Why Shadow APIs are a Cultural Problem, Not a Technical One
Shadow APIs, also known as "rogue" or "shadow" IT APIs, are APIs that are created and used within an organization without the knowledge or approval of the IT department or other official governing body. They are often created by individual business units, departments, or developers, who may not be following the same standards, protocols, or guidelines that are in place for the organization's official APIs.
The biggest insight that I've found is that the drivers for shadow APIs aren't technology based, but rather rooted in organizational culture.
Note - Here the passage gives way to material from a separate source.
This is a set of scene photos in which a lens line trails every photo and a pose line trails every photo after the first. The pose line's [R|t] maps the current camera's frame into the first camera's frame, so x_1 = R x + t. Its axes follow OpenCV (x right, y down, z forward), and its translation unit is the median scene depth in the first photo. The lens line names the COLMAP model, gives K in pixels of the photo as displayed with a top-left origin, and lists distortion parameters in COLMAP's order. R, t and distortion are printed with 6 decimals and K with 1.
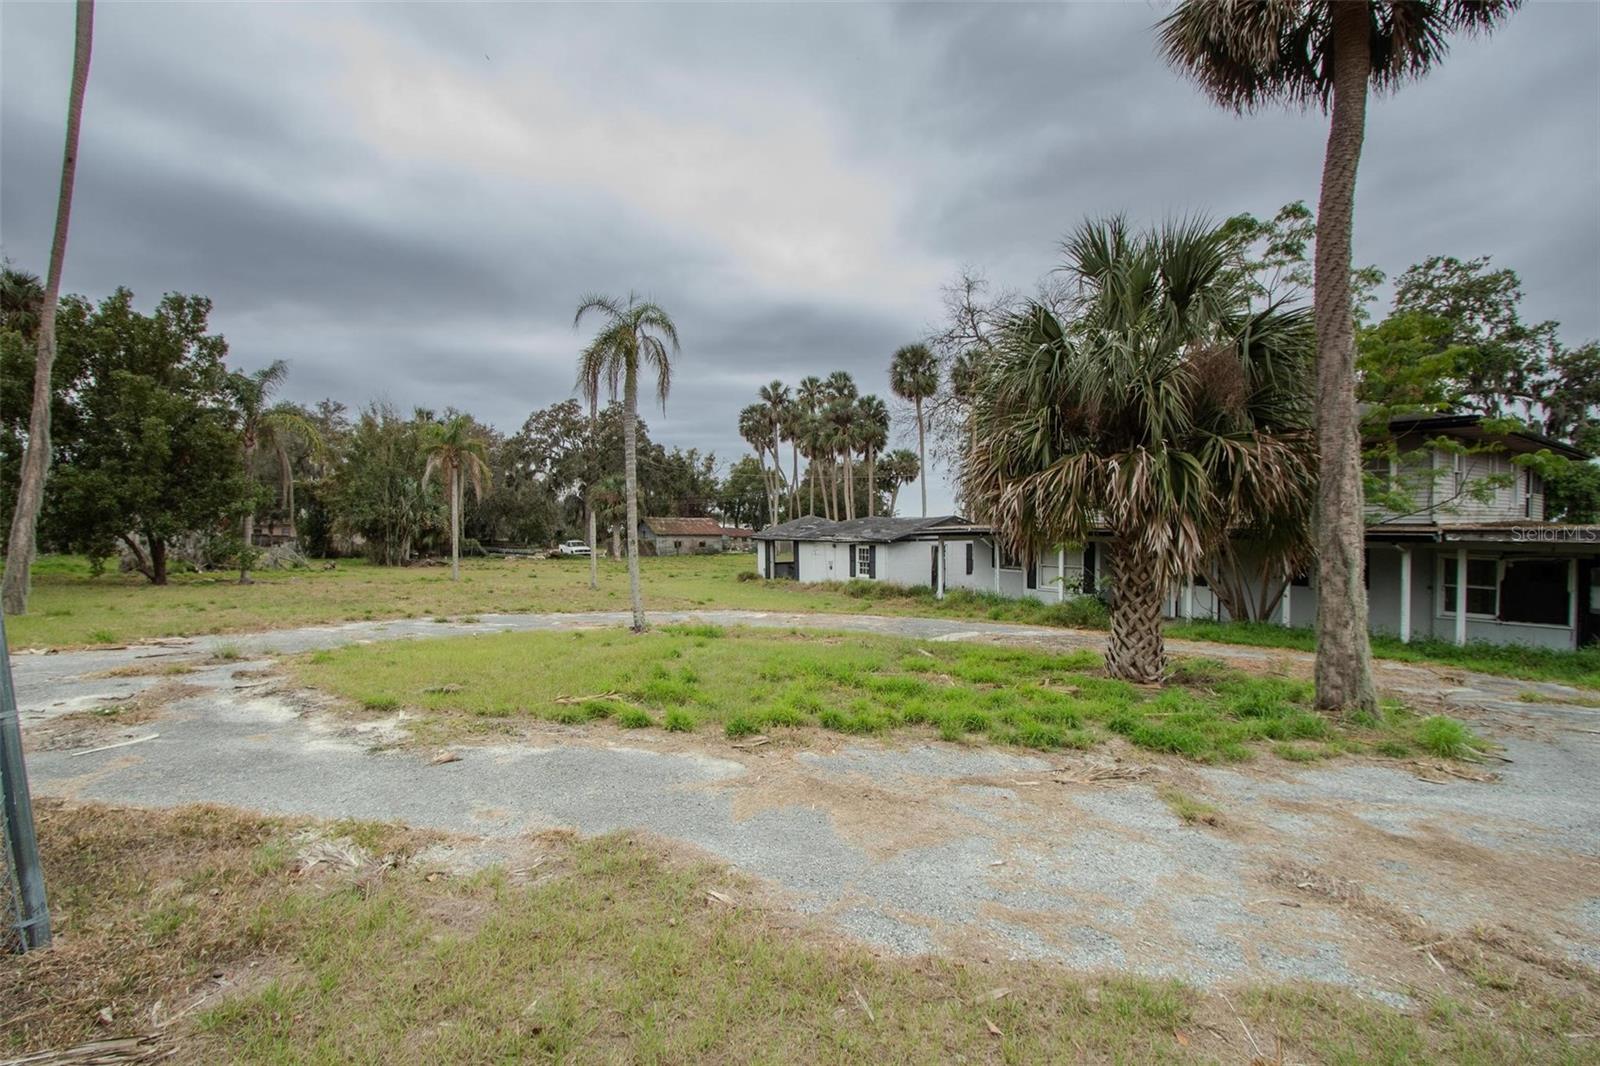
lens RADIAL K [[777.1, 0, 800.0], [0, 777.1, 533.0], [0, 0, 1]] dist [-0.036414, 0.011911]
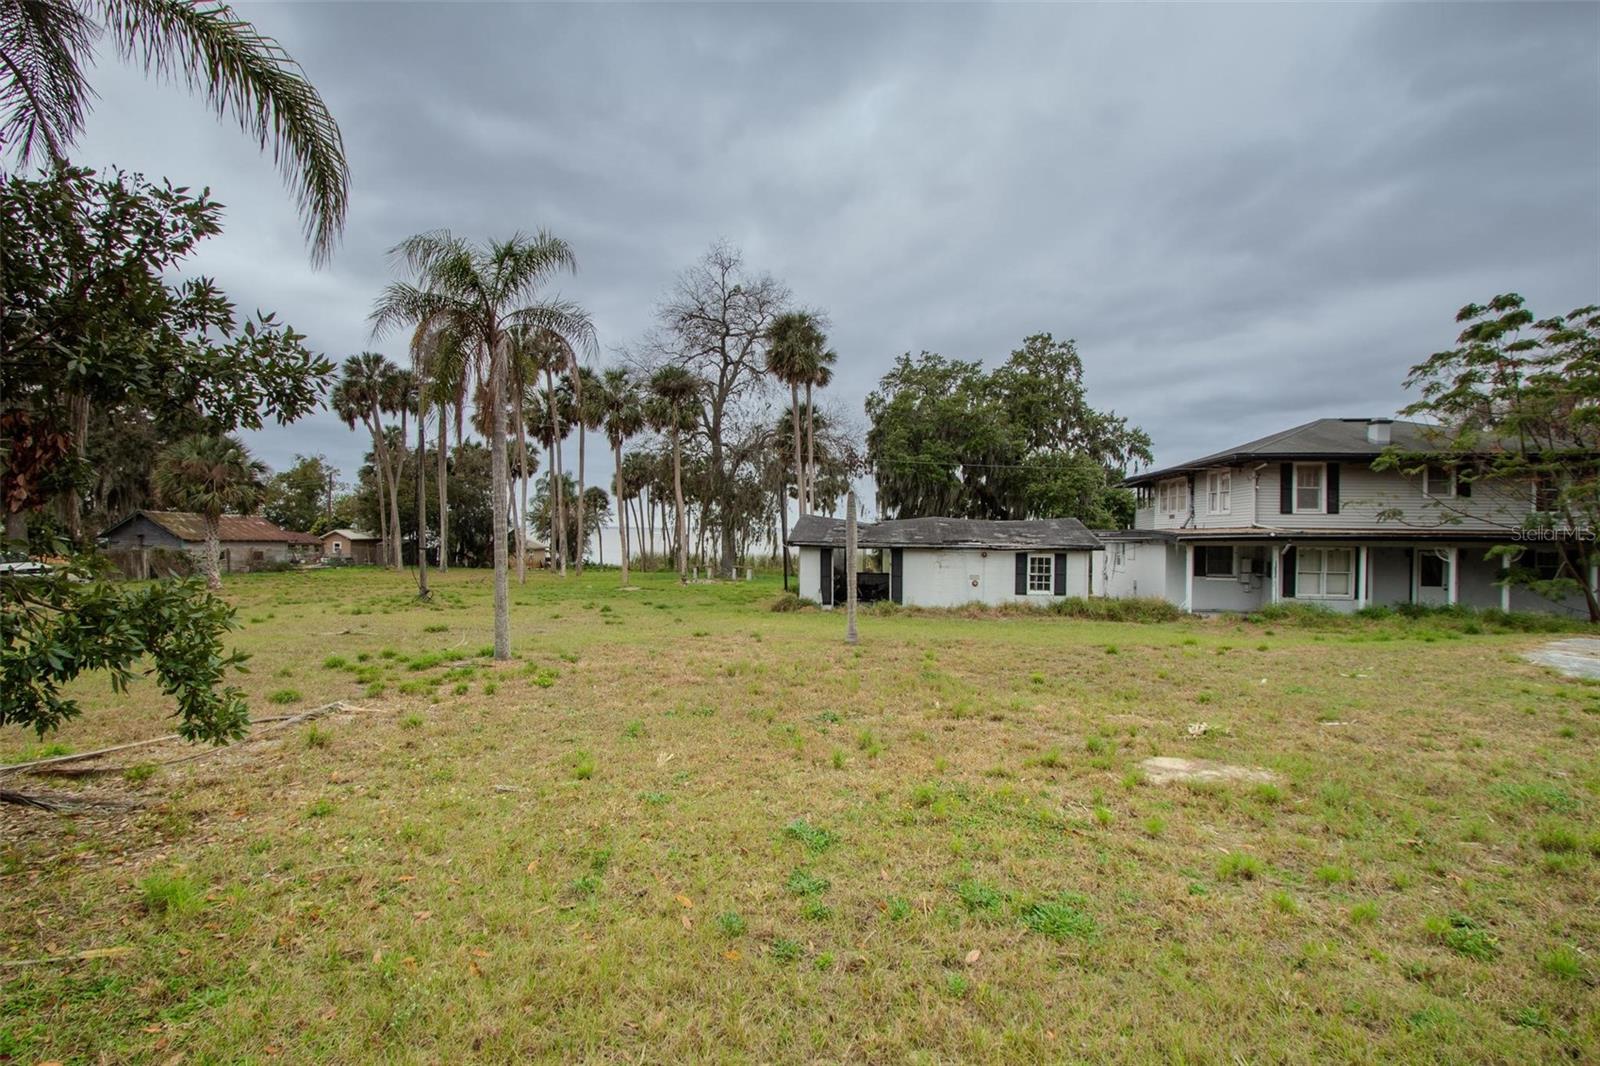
lens RADIAL K [[739.8, 0, 788.7], [0, 739.8, 531.2], [0, 0, 1]] dist [-0.018640, 0.004407]
pose [[0.698132, 0.010317, 0.715894, -0.648007], [-0.001812, 0.999918, -0.012643, 0.003152], [-0.715966, 0.007529, 0.698094, 0.684704]]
Here are the top 10 reasons that our early customers have told us about why their organizations have Shadow APIs and what they're asking us to help them solve around the use of APIs in their organizations:
Lack of centralized control: When different teams within an organization are responsible for creating and maintaining APIs, it can be difficult to ensure that all APIs are consistent and adhere to the same standards. This can lead to the creation of "shadow" APIs that are not officially sanctioned or supported.
Business silos: When different business units or departments operate independently, they may create their own APIs to meet their specific needs, resulting in a proliferation of shadow APIs.
Lack of documentation: When APIs are created without proper documentation or oversight, it can be difficult for other teams to discover or understand their functionality. This can lead to the creation of duplicate or redundant APIs.
Lack of governance: Without proper governance, it can be difficult to ensure that APIs are secure, compliant, and adhere to industry standards. This can lead to the creation of "rogue" APIs that may pose a risk to the organization.
Lack of developer knowledge: When developers are not properly trained on best practices for creating and maintaining APIs, they may create APIs that are inefficient, insecure, or difficult to use.
Inadequate tooling: When organizations lack proper tooling for creating, testing, and deploying APIs, it can be difficult to ensure that all APIs are consistent and adhere to the same standards.
Short deadlines: When teams are under pressure to deliver new functionality quickly, they may create APIs without proper planning or oversight, leading to the creation of shadow APIs.
Lack of collaboration: When teams are not properly communicating and collaborating with each other, it can be difficult to ensure that all APIs are consistent and adhere to the same standards.
Lack of security: When security is not properly incorporated into the development process, it can lead to the creation of APIs that are vulnerable to attack.
Lack of testing: When APIs are not properly tested before deployment, it can lead to the creation of APIs that are unreliable or prone to errors.
It's worth noting that, the reasons why shadow API are created are varied and the reasons may not be mutually exclusive, rather they may be related to each other or may have multiple causes. Additionally, Shadow API's creation can lead to a number of problems such as security issues, compliance violation, data duplication, and integration problems, which in turn can lead to negative impact on the organization's reputation and revenue.
These business centric reasons above are why we're focused on building a modern, collaborative, API security platform. Security insights, detections, and alerts are helpful ways for CISOs to help address some of the root causes for Shadow APIs, but unless CISOs have tools that help them address the organizational and cultural challenges they face, the number of Shadow APIs they have will continue to grow.